Excerpted data —
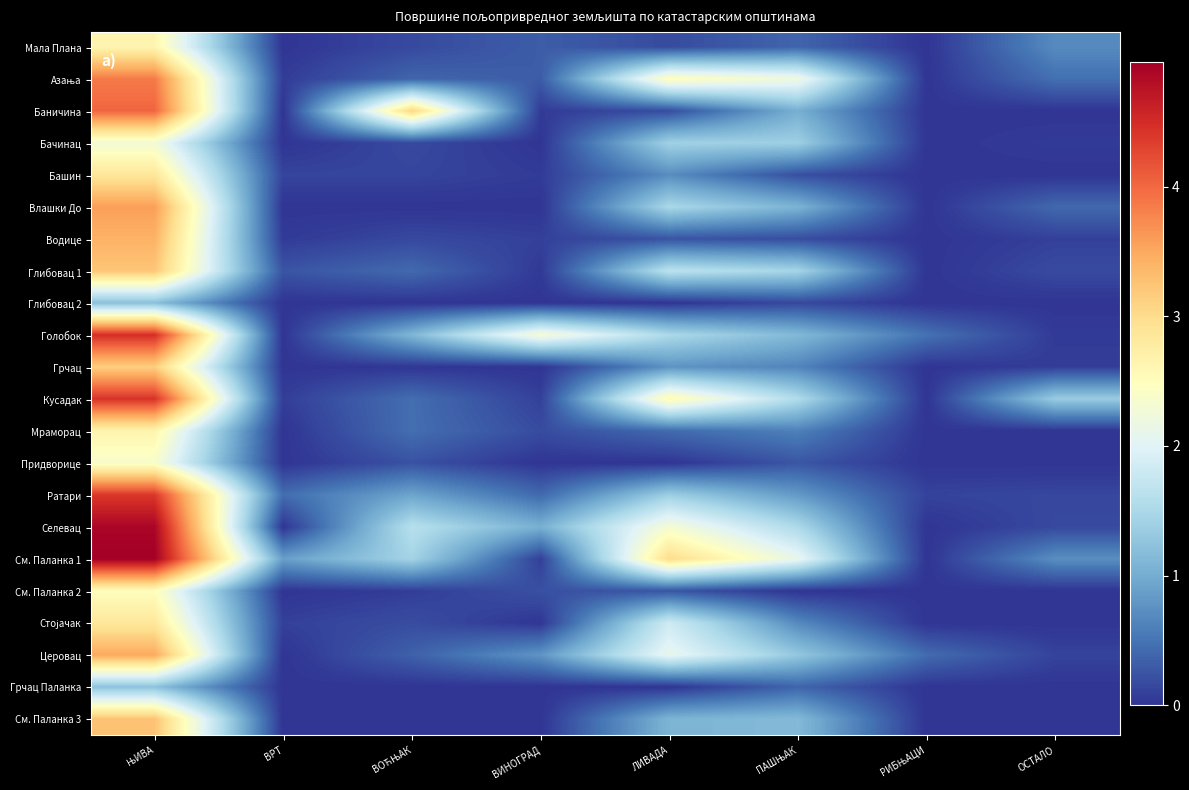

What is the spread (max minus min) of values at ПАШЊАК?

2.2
...
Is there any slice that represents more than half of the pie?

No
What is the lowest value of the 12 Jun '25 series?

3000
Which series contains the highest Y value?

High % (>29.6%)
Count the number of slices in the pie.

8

Prompt —
Pull out every line above that contains the word "What", and copy each of those lines in full.

Finished exercise —
What is the spread (max minus min) of values at ПАШЊАК?
What is the lowest value of the 12 Jun '25 series?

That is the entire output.